Montag, 16. Dezember 2019

1660 Die Lobauquerung


Als ich hinuntergehe, begrüßen mich die Tageskinder lieb und freundlich, und ich grüße dankbar zurück. Sie sind gerade angekommen und ich gehe mit Rucksack und den Walkingstecken ins Vorzimmer und meine Frau sagt: “ah, das sieht frisch aus!“ Ich habe diese unnötige, aufmunternde, affirmative und pädagogische Bemerkung an meinem Ärger und an meiner Arroganz abprallen lassen, sonst wäre ich umgedreht und in mein Zimmer zurück. Denn ich will weder Optimismus noch Frische beweisen – ich bin sowieso ein Feind der hausfräulichen Frischeideologie! Ein Brot zum Beispiel schmeckt besser, wenn es nicht mehr ganz frisch ist.

Ich will nur durch dichten Nebel gehen, die Welt im Nebel in ihrer Aufdringlichkeit sehr heruntergedämpft, die Spitzen der Alltagsaggressionen aufgeweicht, ich will nichts von „Und die Morgenfrühe, das ist...“-Fröhlichkeit und niemandem nichts beweisen.

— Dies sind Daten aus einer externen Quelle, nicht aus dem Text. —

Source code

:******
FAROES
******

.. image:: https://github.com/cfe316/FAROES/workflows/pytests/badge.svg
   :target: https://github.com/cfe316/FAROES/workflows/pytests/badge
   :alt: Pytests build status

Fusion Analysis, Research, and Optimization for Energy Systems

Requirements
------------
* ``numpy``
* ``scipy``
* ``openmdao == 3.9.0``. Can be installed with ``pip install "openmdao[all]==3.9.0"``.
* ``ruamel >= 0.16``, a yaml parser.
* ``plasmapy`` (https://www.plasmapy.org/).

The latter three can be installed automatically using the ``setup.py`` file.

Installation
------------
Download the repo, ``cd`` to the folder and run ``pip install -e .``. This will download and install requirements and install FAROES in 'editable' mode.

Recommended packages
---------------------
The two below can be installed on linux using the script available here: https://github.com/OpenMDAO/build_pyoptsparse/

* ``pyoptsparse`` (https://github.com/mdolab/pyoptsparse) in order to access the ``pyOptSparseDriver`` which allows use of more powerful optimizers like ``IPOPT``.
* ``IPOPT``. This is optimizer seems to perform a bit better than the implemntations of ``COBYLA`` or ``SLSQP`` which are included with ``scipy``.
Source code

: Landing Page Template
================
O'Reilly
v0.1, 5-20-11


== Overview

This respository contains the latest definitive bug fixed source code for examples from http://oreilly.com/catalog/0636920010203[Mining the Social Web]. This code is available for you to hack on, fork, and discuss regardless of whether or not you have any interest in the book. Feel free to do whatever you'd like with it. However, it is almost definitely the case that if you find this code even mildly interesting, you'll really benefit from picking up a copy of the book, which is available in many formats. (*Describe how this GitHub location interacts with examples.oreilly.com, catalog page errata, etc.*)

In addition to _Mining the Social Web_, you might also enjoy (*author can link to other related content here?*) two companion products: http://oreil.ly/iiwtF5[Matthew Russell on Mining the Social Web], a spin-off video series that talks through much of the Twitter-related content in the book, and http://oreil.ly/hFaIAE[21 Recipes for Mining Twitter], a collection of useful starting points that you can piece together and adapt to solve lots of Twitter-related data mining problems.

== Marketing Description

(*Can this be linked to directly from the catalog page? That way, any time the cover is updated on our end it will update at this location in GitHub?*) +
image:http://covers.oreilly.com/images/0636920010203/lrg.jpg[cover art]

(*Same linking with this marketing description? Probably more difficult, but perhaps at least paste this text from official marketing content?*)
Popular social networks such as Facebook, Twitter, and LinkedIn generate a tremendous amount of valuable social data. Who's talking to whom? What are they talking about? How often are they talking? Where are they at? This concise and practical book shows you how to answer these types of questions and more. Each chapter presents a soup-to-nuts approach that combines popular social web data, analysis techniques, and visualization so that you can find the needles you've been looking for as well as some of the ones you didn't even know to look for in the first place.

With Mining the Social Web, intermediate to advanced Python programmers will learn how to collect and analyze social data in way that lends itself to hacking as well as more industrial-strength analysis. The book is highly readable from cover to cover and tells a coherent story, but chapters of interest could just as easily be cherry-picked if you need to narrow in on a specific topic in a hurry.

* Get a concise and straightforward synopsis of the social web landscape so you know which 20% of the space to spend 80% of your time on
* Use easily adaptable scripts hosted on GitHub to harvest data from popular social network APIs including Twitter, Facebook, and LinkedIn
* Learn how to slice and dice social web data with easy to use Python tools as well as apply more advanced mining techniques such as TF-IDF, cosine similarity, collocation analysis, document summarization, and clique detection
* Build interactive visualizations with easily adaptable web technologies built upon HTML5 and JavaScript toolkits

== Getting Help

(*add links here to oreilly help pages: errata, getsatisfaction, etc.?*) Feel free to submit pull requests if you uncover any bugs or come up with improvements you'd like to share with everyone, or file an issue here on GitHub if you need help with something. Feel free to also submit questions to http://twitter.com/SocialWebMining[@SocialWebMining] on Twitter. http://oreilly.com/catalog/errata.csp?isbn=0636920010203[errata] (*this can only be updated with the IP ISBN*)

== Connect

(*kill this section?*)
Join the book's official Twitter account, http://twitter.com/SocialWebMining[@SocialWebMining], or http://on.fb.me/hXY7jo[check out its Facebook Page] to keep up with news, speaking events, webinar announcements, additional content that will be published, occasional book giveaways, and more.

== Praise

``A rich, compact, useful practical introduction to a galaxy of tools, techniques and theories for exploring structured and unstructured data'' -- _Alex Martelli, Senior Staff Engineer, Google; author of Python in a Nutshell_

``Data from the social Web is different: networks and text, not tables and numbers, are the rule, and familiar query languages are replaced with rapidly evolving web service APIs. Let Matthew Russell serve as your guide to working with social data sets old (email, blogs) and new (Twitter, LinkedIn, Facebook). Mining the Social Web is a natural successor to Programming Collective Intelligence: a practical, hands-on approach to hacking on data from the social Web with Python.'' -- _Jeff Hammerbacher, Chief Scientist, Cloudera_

Was die „pädagogische Intervention“ (auch so eine Art doppeltes Deppenapostroph?) betrifft, gilt das Gesagte gegebenenfalls auch für meine Interventionen, auch meinen Töchtern gegenüber.

Als ich dann endlich in der Lobau angekommen bin – ich vergesse immer wieder den kürzeren Weg über die U2 – hat sich der Nebel schon zu einem Hochnebel gehoben, der sich an manchen Stellen bereits zu lichten beginnt, und der Lärm der Stadt und vor allem der Flugzeuge des nahen Flughafens ist zu laut. Trotzdem wird mir die kleine Wanderung gut tun (so muß man doch denken! Zu denken: „wäre ich daheim geblieben“ ist ein Tabu in unseren Zeiten. Das muß einfach gesund sein. Dem komm ich auch nicht aus.)

Ich möchte auch niemandem beweisen, daß ich aus meiner Depression herauskomme, warum auch? Meine Lebensumstände sind deprimierend. Ich soll das anders sehen! Ich soll das anders sehen! Schön und gut – das ändert aber nichts an meiner Lage, nichts an meinem inneren Ankläger (hebräisch שָׂטָן; Satan), nichts an meinem Leben im Abseits. Ach!

Für kurze Zeit kommt die Sonne heraus; die weitet Herz und Raum - gebe ich gerne zu. Ansonsten habe ich mir bei meiner Lobauwanderung starke Kreuzschmerzen geholt, aber gut durchlüftet werde ich schon sein.